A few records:
▶

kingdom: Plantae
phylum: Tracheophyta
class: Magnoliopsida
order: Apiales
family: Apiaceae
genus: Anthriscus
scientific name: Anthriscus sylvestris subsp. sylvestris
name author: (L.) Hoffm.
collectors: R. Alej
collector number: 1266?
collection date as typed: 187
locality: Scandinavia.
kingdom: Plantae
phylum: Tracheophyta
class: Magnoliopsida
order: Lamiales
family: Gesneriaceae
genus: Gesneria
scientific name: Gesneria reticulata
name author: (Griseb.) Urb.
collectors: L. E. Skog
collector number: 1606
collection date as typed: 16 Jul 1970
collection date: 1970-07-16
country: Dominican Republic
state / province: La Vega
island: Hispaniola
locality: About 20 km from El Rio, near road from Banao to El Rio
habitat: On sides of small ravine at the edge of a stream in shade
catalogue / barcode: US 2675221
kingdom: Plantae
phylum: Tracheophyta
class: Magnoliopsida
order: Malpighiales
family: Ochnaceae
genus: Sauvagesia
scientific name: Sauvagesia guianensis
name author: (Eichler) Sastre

◀

Copy out each line of the rows above that contains the word "scientific".

Written solution:
scientific name: Anthriscus sylvestris subsp. sylvestris
scientific name: Gesneria reticulata
scientific name: Sauvagesia guianensis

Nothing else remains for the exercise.